## [Extrait à lire]
☆ ☆ ☆ ☆

Mis à jour le 01/09/2023

Même les fondateurs de PME traditionnelles qui créent une entreprise censée durer toute leur carrière prendront un jour leur retraite et devront se demander ce qu’ils vont faire de leur entreprise. Ceci est encore plus vrai pour les startups à forte croissance, dont les fondateurs ont souvent l’intention de se retirer après quelques années seulement.

Il existe de nombreuses façons pour les fondateurs de sortir d’une entreprise, allant de la succession à un membre de la famille à une introduction en bourse (IPO), en passant par la vente à des investisseurs stratégiques ou à des managers. L’objectif de ce post est de permettre aux fondateurs d’envisager globalement le type d’exit auquel ils seront un jour confrontés et de leur donner des outils concrets pour s’y préparer le plus tôt possible.

Pour ce faire, nous distinguerons deux grandes catégories: d’une part, les entreprises qui doivent doper leur croissance grâce à un financement de fonds propres (dit financement en « equity »), et d’autre part, les entreprises « bootstrapped », où les ressources des fondateurs suffisent à alimenter la croissance visée.

Exits typiques des entreprises financées en equity

Financement en equity en général

Nous faisons ici référence aux entreprises qui ont reçu des ressources apportées par des investisseurs tiers en échange de droit sociaux (généralement des actions de la startup). Les entreprises typiquement concernées sont les startups technologiques ou les scale-ups qui ont besoin d’un financement extérieur pour mettre leur produit sur le marché ou faire croître leur activité.

☆ ☆ ☆ ☆

## [Données à traiter]
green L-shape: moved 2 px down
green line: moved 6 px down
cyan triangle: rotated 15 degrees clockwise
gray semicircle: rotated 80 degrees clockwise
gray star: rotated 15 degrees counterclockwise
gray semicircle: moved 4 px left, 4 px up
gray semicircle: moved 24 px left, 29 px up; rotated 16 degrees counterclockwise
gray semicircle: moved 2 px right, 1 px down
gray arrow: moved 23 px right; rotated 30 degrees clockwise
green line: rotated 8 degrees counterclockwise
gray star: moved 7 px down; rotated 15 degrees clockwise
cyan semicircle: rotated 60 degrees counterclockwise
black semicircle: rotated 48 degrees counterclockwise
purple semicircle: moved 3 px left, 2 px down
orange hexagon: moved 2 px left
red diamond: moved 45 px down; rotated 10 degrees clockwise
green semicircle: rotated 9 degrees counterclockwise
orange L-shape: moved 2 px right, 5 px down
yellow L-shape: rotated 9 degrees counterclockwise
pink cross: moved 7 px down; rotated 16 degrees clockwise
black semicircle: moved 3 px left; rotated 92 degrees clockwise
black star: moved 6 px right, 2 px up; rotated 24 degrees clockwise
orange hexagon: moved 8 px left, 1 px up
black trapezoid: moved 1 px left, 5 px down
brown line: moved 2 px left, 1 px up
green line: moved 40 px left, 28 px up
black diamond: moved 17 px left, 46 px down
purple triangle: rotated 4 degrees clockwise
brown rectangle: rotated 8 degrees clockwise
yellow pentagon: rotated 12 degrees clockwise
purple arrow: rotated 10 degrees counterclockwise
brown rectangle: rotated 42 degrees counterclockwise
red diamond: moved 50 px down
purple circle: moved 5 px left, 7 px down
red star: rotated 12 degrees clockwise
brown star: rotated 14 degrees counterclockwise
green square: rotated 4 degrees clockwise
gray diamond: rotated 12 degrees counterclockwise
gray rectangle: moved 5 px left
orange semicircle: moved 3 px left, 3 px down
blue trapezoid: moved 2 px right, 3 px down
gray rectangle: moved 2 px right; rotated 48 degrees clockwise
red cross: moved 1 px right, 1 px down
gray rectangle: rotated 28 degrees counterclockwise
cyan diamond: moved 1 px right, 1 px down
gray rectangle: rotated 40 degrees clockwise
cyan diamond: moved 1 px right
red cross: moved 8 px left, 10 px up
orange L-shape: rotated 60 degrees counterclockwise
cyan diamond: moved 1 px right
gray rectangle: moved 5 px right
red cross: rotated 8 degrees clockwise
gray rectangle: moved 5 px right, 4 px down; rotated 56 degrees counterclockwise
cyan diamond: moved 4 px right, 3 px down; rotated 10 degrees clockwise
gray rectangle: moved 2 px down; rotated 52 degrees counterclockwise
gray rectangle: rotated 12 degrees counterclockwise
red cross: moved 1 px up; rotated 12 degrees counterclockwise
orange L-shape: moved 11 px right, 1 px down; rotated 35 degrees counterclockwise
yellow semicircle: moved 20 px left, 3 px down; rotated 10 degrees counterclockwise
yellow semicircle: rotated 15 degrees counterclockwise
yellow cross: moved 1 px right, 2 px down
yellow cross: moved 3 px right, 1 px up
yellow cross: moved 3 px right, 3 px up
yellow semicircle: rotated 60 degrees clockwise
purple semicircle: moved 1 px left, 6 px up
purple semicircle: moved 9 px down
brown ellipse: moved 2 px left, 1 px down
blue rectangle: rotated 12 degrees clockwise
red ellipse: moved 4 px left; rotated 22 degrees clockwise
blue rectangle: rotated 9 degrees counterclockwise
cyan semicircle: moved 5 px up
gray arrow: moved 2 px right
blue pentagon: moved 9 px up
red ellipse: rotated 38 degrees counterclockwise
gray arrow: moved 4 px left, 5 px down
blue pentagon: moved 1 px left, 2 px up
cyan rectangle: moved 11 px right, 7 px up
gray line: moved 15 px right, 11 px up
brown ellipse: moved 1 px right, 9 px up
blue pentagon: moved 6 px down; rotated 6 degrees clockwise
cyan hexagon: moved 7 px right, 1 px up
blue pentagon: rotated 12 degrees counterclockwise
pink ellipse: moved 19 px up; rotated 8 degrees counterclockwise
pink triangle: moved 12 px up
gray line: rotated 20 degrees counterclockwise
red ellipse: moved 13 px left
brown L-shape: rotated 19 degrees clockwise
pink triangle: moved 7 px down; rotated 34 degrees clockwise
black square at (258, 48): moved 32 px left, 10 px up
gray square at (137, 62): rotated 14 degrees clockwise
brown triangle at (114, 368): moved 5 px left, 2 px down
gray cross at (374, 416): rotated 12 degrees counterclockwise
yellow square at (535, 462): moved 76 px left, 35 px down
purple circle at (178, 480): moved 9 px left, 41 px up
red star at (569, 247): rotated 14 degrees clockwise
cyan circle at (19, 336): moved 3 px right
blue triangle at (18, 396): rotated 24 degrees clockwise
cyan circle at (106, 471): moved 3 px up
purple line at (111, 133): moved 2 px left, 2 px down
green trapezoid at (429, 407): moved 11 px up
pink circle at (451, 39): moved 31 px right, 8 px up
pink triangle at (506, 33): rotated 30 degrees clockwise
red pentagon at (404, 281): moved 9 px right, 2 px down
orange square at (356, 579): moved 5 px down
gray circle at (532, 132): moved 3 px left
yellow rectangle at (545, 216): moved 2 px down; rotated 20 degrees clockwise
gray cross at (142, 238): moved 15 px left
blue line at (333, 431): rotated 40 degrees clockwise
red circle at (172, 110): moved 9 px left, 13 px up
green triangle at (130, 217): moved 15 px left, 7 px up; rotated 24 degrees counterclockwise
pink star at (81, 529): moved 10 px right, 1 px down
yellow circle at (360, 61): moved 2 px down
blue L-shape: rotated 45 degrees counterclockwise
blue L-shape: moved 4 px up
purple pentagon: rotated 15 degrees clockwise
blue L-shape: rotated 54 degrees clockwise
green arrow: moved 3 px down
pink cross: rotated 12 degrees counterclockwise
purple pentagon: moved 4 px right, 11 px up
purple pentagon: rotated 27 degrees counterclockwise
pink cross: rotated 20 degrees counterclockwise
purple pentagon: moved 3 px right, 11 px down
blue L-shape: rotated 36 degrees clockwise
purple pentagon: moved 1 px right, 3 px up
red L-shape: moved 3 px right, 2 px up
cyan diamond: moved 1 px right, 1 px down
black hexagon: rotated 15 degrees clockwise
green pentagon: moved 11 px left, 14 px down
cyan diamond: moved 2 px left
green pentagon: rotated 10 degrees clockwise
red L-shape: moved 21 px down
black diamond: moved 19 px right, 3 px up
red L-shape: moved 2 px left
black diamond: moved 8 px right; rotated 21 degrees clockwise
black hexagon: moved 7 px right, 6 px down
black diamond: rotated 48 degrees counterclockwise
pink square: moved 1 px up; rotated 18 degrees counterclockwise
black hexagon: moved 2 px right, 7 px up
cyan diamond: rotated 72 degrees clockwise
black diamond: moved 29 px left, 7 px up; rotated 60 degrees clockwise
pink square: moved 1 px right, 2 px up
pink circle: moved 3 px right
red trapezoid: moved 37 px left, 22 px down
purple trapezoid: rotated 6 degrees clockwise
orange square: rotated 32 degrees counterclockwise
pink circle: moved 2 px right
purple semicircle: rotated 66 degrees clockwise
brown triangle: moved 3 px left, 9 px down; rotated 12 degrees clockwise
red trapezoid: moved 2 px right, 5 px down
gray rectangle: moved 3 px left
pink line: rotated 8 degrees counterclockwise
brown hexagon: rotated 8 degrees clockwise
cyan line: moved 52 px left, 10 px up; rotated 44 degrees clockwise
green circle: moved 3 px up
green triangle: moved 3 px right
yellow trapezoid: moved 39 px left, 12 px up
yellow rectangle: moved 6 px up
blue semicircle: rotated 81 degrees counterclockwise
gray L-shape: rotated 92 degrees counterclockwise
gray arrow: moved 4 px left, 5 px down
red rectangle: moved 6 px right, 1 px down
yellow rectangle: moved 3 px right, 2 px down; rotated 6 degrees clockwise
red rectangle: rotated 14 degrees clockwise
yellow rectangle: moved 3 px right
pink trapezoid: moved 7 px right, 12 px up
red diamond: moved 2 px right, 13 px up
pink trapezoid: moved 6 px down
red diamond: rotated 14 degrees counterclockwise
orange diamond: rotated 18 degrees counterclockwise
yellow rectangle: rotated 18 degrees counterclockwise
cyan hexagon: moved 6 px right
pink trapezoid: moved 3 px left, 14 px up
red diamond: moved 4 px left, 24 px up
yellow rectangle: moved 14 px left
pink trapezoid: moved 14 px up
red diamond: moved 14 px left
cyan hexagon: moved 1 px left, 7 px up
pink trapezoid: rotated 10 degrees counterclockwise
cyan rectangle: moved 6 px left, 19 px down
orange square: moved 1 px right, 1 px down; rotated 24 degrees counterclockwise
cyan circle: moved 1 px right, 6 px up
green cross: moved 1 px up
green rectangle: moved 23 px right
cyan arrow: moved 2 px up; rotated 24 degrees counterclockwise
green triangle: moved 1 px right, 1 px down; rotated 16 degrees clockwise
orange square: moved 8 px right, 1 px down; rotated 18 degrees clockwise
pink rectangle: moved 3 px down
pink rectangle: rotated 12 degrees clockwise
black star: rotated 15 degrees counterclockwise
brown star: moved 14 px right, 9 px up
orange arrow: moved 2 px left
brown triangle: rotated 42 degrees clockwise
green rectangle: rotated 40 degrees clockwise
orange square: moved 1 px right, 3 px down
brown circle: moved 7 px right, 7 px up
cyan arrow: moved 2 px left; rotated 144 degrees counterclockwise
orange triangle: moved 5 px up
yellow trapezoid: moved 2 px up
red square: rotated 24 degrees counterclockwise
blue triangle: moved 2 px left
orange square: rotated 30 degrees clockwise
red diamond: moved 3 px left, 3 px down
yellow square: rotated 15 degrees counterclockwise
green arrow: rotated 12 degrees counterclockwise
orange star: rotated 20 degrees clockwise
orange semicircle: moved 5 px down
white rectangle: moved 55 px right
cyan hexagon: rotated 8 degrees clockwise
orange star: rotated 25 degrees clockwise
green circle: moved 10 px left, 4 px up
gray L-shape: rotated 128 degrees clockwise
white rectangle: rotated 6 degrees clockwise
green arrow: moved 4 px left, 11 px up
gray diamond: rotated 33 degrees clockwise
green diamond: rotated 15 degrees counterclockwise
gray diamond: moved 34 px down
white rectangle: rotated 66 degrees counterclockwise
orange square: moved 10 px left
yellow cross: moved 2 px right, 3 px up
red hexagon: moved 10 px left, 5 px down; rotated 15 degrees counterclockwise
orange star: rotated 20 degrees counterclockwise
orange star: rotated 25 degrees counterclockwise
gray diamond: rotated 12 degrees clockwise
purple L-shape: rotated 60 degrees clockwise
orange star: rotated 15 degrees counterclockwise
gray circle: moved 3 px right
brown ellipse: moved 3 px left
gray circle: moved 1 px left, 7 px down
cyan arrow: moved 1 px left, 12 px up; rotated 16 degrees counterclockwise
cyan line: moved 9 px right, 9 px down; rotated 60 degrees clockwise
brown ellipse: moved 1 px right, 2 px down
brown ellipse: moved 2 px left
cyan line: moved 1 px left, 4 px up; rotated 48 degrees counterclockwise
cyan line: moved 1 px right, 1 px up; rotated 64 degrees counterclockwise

☆ ☆ ☆ ☆

## [Consignes]
a) Recopiez à l'identique la partie des enregistrements qui commence à leur première ligne et se termine par la ligne contenant « black star: moved », ces deux lignes comprises.
b) Prolongez le texte sur la sortie des fondateurs de leur entreprise en reprenant juste après sa dernière phrase.

## [Réponses par consigne]
a)
green L-shape: moved 2 px down
green line: moved 6 px down
cyan triangle: rotated 15 degrees clockwise
gray semicircle: rotated 80 degrees clockwise
gray star: rotated 15 degrees counterclockwise
gray semicircle: moved 4 px left, 4 px up
gray semicircle: moved 24 px left, 29 px up; rotated 16 degrees counterclockwise
gray semicircle: moved 2 px right, 1 px down
gray arrow: moved 23 px right; rotated 30 degrees clockwise
green line: rotated 8 degrees counterclockwise
gray star: moved 7 px down; rotated 15 degrees clockwise
cyan semicircle: rotated 60 degrees counterclockwise
black semicircle: rotated 48 degrees counterclockwise
purple semicircle: moved 3 px left, 2 px down
orange hexagon: moved 2 px left
red diamond: moved 45 px down; rotated 10 degrees clockwise
green semicircle: rotated 9 degrees counterclockwise
orange L-shape: moved 2 px right, 5 px down
yellow L-shape: rotated 9 degrees counterclockwise
pink cross: moved 7 px down; rotated 16 degrees clockwise
black semicircle: moved 3 px left; rotated 92 degrees clockwise
black star: moved 6 px right, 2 px up; rotated 24 degrees clockwise

b)
D’un point de vue général, les investisseurs en equity – quel que soit le stade de maturité qu’ils visent – sont plutôt réfractaires au risque. Cela se traduit par une volonté d’investir dans des cibles dont les processus et la gestion interne sont irréprochables ; ce qui est d’autant plus vrai dans les investissements tardifs (dits « late stage »). En effet, une gestion et des processus désordonnée est souvent considérée comme le signe de problèmes plus profonds au sein de la cible.

Un bon exemple est celui d’une entreprise qui n’a pas de contrats de travail écrits : d’un point de vue juridique, c’est parfaitement acceptable ; cependant, cela augmente l’incertitude et le risque pour un investisseur potentiel en ce qui concerne les litiges potentiels en matière de RH. Cet exemple particulier ne constitue pas nécessairement un obstacle à la conclusion d’un accord, mais il peut conduire à une évaluation plus faible de la valeur de l’entreprise pour tenir compte du risque.

Les investisseurs en equity recherchent généralement une exit après une forte croissance sur une courte période. Les fondateurs doivent être conscients que leurs investisseurs auront tendance à insister fortement sur la croissance rapide et les exits rapides. Il est ainsi important de discuter de ce point avec les investisseurs et s’assurer que leurs visions respectives sont alignées.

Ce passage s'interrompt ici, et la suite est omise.